Please forward this error screen to 81. Further documentation is available here. This article is about epithelium in animal anatomy. There are three principal shapes of epithelial atlas of histology with functional and clinical correlations pdf: squamous, columnar, and cuboidal.
The three principal shapes associated with epithelial cells are—squamous, cuboidal and columnar. However, when taller simple columnar epithelial cells are viewed in cross section showing several nuclei appearing at different heights, they can be confused with stratified epithelia. In general, it is found where absorption and filtration occur. The thinness of the epithelial barrier facilitates these processes. In general, simple epithelial tissues are classified by the shape of their cells. Stratified epithelium differs from simple epithelium in that it is multilayered. It is therefore found where body linings have to withstand mechanical or chemical insult such that layers can be abraded and lost without exposing subepithelial layers.

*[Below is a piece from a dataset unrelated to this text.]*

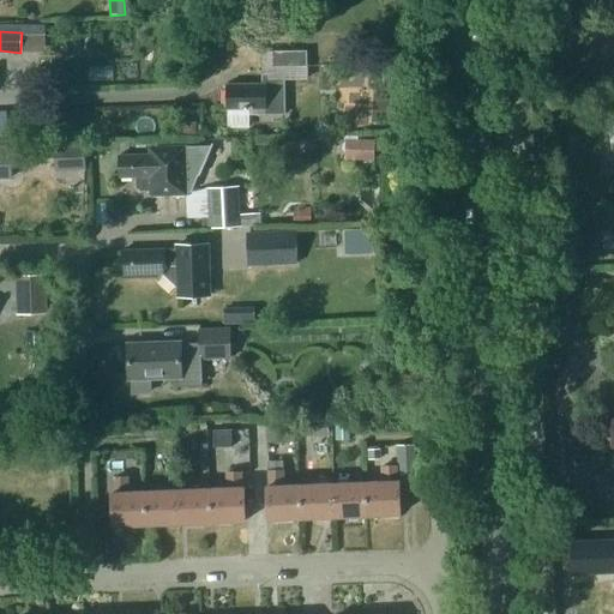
[(274,50),(274,66),(307,66),(307,50),(274,50)]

Cells flatten as the layers become more apical, though in their most basal layers the cells can be squamous, cuboidal or columnar. This specialization makes the epithelium waterproof, so is found in the mammalian skin. The lining of the esophagus is an example of a non-keratinized or “moist” stratified epithelium. In this case, the most apical layers of cells are filled with keratin, but they still retain their nuclei. Transitional epithelia are found in tissues that stretch and it can appear to be stratified cuboidal when the tissue is not stretched or stratified squamous when the organ is distended and the tissue stretches. The basic cell types are squamous, cuboidal, and columnar classed by their shape.